Almost from the time of its invention, photography included the production of erotic imagery as a covert subset of its representations of the body. In the nineteenth century as well as the twentieth, such imagery often finessed the fine line between art and pornography. Nineteenth-century photographers of the usually female) nude included among their customers both artists seeking escape
from the expense and possible tedium of working from live models and a more general public seeking this imagery for its potential eroticism. In the first third of the twentieth century, many photographers mostly male) turned to the female nude body as a subject that would align their work in this new medium with the more traditional arts.
In the decades after World War II, photography of the body within the burgeoning mass media largely reinforced gender differences the war had momentarily eased. Fashion magazines returned in their imagery to a level of elegance and fancy dress not seen since the 1920s. Advertising photography, now in its heyday, constructed safely differing roles for men and women through images in which body posture, facial expression, grooming, and dress figured prominently. In the 1960s photography made evident the centrality of the body to radical changes in society. While battlefield corpses had figured prominently in photographs from the American Civil War, government censors successfully ruled out any large-scale photographic representation of battle carnage until the Vietnam War, when widespread disapproval of the war propelled photographers to defy censors. Not only did journalistic pictures record the arnage brought to the body by the war in Southeast Asia and the protest against it in Europe and America, but artistic pictures seemed to reflect symbolically the psychic stress of world events
on otherwise normal bodies. In the 1970s photography and the body intersected in new ways.

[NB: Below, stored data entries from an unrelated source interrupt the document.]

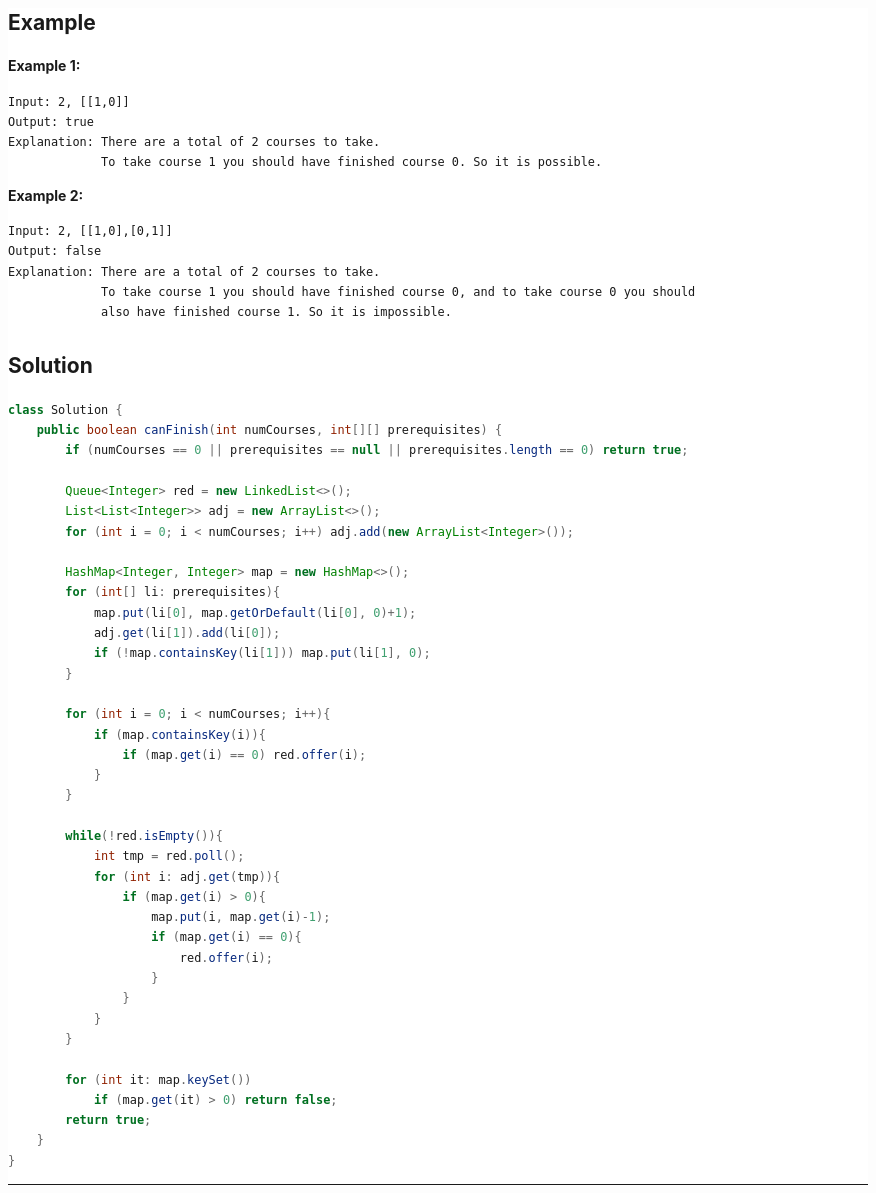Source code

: ## Example
**Example 1:**
```
Input: 2, [[1,0]] 
Output: true
Explanation: There are a total of 2 courses to take. 
             To take course 1 you should have finished course 0. So it is possible.
```
**Example 2:**
```
Input: 2, [[1,0],[0,1]]
Output: false
Explanation: There are a total of 2 courses to take. 
             To take course 1 you should have finished course 0, and to take course 0 you should
             also have finished course 1. So it is impossible.
```
## Solution
```java
class Solution {
    public boolean canFinish(int numCourses, int[][] prerequisites) {
        if (numCourses == 0 || prerequisites == null || prerequisites.length == 0) return true;
        
        Queue<Integer> red = new LinkedList<>();
        List<List<Integer>> adj = new ArrayList<>();
        for (int i = 0; i < numCourses; i++) adj.add(new ArrayList<Integer>());
        
        HashMap<Integer, Integer> map = new HashMap<>();
        for (int[] li: prerequisites){
            map.put(li[0], map.getOrDefault(li[0], 0)+1);
            adj.get(li[1]).add(li[0]);
            if (!map.containsKey(li[1])) map.put(li[1], 0);
        }
        
        for (int i = 0; i < numCourses; i++){
            if (map.containsKey(i)){
                if (map.get(i) == 0) red.offer(i);
            }
        }
        
        while(!red.isEmpty()){
            int tmp = red.poll();
            for (int i: adj.get(tmp)){
                if (map.get(i) > 0){
                    map.put(i, map.get(i)-1);
                    if (map.get(i) == 0){
                        red.offer(i);                       
                    }
                }
            }
        }
        
        for (int it: map.keySet()) 
            if (map.get(it) > 0) return false;
        return true;
    }
}
```

<hr />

No longer considered a transparent record or means of abstraction, as it had been for much of its history, photography was now seen as marking the extent to which the world is mediated, coming to us already as a representation. Using photography this way, artists explored the social and cultural bases of such attributes of the body as gender, race, class, and sexual orientation. Artists used photography to document artistic performances that used the body in a very physical way to redefine the experience. Feminist artists employed photography as a means to record and comment upon transformations to which they submitted their bodies.